L’E X-CEMGA EXFILTRÉ À PIED

A 10h 08 min, rapporte l’officier rescapé, le véhicule conduit par le troisième assaillant explose, libérant une décharge équivalente à celle de « plusieurs bombes militaires de moyenne taille ». La déflagration a laissé au sol un cratère béant, et réduit la voiture en de petits morceaux de ferraille.

La salle N°1 a été aussi soufflée littéralement, à en croire l’homme de tenue. Les vitres des deux bâtiments jumelés du CEMGA sont également pulvérisées, les appareils numériques mis hors de services. L’onde de choc, indique-t-il, avait fait des dégâts dans un rayon plus de 50 mètres à la ronde. Profitant de l’explosion, rapporte le gradé, les trois terroristes ont commencé leur « ratissage assassin ».

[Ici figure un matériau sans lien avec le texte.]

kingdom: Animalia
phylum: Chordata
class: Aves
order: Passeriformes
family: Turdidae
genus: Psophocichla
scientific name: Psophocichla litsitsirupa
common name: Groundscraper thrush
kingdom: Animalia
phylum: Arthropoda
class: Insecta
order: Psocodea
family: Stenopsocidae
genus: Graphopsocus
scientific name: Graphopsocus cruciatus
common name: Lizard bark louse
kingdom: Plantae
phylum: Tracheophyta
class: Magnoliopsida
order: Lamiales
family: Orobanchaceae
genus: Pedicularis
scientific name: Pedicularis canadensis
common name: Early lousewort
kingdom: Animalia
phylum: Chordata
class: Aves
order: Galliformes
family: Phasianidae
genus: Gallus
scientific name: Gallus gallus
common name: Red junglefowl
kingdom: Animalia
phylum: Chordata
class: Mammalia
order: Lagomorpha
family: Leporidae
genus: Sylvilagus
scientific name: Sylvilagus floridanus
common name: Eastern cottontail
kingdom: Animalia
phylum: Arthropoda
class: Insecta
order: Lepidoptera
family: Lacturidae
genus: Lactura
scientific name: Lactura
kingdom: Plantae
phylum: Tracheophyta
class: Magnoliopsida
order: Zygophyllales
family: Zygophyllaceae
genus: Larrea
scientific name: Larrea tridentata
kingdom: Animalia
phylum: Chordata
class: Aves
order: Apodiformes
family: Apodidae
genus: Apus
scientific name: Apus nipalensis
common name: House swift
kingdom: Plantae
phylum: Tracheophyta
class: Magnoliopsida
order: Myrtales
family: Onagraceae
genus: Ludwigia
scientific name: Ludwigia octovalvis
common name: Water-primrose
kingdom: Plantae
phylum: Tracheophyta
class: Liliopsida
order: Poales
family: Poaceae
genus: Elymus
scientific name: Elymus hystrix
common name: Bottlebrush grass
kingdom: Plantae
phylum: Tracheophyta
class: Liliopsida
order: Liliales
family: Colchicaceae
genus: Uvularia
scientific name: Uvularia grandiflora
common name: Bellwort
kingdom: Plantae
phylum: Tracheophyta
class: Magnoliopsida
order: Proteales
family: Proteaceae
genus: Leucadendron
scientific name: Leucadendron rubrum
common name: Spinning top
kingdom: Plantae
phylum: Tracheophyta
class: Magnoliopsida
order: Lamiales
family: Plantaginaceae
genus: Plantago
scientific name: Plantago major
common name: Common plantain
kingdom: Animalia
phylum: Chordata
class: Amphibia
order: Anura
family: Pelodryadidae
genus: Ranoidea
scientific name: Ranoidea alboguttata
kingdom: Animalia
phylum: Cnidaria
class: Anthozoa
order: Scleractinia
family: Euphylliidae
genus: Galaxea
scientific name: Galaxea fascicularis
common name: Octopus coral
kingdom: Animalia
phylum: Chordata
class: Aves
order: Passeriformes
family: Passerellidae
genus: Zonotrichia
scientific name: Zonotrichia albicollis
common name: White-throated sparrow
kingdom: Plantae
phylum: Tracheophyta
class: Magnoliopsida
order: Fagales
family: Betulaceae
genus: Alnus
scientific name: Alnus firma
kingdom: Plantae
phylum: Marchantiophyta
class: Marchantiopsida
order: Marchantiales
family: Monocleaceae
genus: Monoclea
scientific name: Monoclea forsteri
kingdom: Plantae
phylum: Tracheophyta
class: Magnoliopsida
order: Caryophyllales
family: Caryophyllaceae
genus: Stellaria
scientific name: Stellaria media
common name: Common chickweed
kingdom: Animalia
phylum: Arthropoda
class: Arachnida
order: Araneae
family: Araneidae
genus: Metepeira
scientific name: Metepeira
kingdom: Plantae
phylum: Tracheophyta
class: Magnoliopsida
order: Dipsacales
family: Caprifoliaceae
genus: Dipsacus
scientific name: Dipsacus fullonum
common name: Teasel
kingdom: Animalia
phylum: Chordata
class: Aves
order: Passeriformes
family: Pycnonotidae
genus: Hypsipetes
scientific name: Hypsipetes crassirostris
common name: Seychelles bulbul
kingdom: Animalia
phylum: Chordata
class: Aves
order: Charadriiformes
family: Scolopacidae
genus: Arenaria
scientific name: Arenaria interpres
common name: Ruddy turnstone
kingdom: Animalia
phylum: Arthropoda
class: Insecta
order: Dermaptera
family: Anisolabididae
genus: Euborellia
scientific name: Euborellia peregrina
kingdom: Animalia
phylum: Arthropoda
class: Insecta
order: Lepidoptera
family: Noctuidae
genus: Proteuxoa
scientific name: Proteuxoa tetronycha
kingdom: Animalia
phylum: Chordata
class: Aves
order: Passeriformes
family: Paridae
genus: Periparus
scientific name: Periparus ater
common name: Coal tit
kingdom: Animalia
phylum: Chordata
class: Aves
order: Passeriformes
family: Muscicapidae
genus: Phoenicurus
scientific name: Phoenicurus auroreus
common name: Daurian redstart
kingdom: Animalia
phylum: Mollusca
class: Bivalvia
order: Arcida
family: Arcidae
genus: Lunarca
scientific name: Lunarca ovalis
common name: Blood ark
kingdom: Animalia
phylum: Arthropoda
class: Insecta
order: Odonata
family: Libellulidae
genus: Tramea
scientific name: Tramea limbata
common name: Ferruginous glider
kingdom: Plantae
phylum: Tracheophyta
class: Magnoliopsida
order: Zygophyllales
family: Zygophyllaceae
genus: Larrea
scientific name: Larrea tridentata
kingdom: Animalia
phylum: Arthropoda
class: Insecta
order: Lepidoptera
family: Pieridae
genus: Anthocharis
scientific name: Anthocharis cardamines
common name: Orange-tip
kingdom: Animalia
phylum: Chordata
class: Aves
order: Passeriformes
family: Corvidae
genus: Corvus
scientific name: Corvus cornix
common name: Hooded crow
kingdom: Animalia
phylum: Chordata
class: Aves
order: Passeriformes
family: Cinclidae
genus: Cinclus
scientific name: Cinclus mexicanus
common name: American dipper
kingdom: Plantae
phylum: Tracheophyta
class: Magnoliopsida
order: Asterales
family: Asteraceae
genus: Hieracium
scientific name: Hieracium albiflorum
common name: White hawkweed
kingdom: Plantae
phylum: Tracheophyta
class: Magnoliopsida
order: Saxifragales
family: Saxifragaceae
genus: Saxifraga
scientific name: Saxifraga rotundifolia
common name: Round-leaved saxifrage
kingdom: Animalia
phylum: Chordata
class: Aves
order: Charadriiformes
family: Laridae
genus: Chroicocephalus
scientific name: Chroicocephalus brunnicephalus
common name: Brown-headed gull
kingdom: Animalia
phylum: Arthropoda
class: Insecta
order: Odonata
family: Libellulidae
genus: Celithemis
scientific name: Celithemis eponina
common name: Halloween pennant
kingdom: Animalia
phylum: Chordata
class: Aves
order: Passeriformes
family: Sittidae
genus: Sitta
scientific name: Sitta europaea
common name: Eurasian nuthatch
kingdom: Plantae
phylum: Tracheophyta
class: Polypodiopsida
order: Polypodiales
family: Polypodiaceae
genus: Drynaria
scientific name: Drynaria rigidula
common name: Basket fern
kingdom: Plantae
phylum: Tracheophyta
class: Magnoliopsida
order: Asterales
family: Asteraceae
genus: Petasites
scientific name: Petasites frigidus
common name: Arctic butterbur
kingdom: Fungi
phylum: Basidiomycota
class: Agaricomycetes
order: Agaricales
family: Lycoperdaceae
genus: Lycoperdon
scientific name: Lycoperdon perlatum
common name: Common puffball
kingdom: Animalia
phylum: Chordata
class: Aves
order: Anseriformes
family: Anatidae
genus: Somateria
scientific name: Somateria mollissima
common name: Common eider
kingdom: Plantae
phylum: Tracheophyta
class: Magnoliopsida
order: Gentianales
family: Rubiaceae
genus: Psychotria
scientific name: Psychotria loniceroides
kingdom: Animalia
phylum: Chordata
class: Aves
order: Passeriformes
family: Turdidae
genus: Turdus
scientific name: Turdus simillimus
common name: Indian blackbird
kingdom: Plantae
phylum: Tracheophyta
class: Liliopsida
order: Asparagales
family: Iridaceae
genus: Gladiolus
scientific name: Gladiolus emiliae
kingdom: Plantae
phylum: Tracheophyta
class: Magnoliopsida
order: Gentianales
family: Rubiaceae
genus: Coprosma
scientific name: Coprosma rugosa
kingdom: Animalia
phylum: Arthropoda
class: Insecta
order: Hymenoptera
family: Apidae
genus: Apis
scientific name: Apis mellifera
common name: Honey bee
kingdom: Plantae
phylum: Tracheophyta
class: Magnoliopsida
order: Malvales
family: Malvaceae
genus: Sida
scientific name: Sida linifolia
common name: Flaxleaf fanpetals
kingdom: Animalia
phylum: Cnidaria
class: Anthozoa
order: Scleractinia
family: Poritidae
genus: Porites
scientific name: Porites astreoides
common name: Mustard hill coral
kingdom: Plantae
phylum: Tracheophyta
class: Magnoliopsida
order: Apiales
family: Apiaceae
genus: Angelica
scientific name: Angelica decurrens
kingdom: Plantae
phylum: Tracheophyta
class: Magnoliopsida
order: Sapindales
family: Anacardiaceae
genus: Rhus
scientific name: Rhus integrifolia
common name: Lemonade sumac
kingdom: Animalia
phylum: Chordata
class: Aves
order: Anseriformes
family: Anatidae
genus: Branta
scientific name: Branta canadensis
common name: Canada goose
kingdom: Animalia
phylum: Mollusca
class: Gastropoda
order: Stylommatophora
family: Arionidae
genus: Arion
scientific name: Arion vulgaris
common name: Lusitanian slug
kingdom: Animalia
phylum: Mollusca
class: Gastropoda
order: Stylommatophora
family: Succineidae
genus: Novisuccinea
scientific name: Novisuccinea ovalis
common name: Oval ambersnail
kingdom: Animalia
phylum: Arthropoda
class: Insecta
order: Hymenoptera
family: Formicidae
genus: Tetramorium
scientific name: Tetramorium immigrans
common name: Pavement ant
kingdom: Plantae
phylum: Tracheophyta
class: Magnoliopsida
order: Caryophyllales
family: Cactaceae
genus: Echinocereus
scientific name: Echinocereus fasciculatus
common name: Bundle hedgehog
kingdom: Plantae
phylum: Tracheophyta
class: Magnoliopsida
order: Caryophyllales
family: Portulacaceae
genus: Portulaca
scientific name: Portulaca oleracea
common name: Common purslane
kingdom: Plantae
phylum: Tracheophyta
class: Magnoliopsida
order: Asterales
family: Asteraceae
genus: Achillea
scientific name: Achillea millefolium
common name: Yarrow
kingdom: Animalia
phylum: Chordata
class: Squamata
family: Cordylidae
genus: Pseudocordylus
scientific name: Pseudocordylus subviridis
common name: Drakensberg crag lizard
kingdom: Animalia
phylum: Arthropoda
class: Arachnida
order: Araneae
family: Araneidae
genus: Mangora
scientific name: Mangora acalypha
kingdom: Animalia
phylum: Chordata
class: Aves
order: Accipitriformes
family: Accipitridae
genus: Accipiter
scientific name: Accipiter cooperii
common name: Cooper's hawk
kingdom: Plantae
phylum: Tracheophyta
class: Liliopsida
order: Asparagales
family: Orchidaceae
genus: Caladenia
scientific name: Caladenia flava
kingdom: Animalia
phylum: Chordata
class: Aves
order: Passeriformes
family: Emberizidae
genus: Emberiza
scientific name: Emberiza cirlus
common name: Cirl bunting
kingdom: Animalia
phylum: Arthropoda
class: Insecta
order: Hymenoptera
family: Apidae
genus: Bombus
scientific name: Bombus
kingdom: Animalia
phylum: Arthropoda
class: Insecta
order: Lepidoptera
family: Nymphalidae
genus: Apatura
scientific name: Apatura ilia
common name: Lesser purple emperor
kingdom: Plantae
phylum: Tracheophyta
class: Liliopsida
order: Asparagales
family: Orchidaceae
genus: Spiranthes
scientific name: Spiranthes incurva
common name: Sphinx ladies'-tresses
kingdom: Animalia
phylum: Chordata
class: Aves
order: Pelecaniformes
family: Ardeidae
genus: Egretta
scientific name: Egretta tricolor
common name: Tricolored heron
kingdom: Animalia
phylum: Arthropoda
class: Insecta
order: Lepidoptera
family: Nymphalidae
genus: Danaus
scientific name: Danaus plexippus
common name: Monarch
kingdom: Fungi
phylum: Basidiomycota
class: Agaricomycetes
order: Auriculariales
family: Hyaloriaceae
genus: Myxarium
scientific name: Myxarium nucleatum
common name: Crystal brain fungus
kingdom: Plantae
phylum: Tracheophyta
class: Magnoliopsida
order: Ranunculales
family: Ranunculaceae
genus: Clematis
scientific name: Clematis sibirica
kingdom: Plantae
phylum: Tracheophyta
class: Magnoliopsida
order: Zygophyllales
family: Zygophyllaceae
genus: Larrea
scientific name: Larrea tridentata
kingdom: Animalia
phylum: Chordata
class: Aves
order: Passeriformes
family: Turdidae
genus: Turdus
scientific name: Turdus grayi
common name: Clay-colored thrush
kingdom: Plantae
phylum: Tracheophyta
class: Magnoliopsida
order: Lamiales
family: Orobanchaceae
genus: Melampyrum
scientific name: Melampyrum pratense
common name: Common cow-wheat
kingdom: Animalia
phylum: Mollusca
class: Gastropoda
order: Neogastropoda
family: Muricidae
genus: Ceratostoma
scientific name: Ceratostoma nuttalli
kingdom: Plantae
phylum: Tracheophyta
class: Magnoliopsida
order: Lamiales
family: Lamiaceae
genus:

A l’entendre, ils sont allés de couloir en couloir, communiquant entre eux dans un « dialecte peu connu », exécutant sommairement « toute âme sur leur chemin ». Les assaillants aspergeaient également les meubles de liquide inflammable et y mettaient le feu. Dans la salle de réunion, relate le témoin, les officiers se sont mis à couvert, tout en observant la situation. Les éclats de verre avaient fait des blessés parmi les officiers en réunion, mais chacun devrait contenir sa douleur le temps du contrôle de la situation.

Le rescapé a confié que l’ex- Chef d’Etat-major général des armées (CEMGA), le général de brigade, Oumarou Sadou, dans son bureau au moment des faits, a été exfiltré à pied par sa garde rapprochée en direction du camp Guillaume Ouédraogo situé à un jet de pierre. Dans les médias chauds (radio, télévision) et sur les réseaux sociaux, la nouvelle tourne en boucle. En plus de l’attaque contre l’Etat-major général, un autre a été dirigé au même moment contre l’ambassade de France au Burkina Faso.

« Du fait de l’alerte donnée par le renseignement quelques semaines plutôt et qui faisait état d’une éventuelle attaque terroriste à Ouagadougou, le commandement avait mis en place plusieurs piquets de sécurisation composés de la gendarmerie nationale, de la police, de l’armée de terre et de l’air. Mais à l’attaque de l’EMGA, ces unités étaient déjà mobilisées sur le site de l’ambassade de France », affirme notre source.

UNE INTERVENTION OPÉRATIONNELLE

Il a fallu donc attendre 10h 35 minutes pour voir le piquet de l’armée de terre qui était stationné au camp Sangoulé Lamizana, arriver sur les lieux et entreprendre la première riposte. Il sera vite rejoint par le deuxième piquet de l’Unité spéciale d’intervention de la gendarmerie nationale (USIGN), suivie de celui du Groupement central des armées (GCA). « Il faut savoir que ces unités sont surentrainées, formées et lourdement équipées pour ces types d’intervention », informe l’officier.

L’action coordonnée de ces unités spécialisées dans la lutte anti-terroriste, va permettre de neutraliser les assaillants et de libérer les otages. Les blessés sont vite transportés par les secours des sapeurs-pompiers vers les centres de soins. A 13h 00, les autorités sont arrivées sur le théâtre des opérations pour les constats d’usage, poursuit le rescapé.

Au total, l’attaque aura fait 8 militaires morts et 96 blessés dont 13 cas graves. A ce jour, foi de l’officier, les blessés ont recouvré la santé. Selon lui, les familles des victimes mortes ont été « aidées » à hauteur de 10 millions de francs CFA par défunt. Aussi, chaque veuve a reçu 3 millions de francs CFA, chaque enfant, 2 millions de francs CFA et 1,5 million de francs CFA pour chaque ascendant en vie (le père et la mère du défunt).

« Pour les engins endommagés ou calcinés, un forfait de 500 000 F CFA a été offert à chaque titulaire de moto », confie-t-il. En ce qui concerne les voitures, le remboursement été assuré à hauteur de 85% des réparations d’après le gradé. Ces dédommagements ont été possibles grâce au soutien financier de l’UEMOA au lendemain des attaques.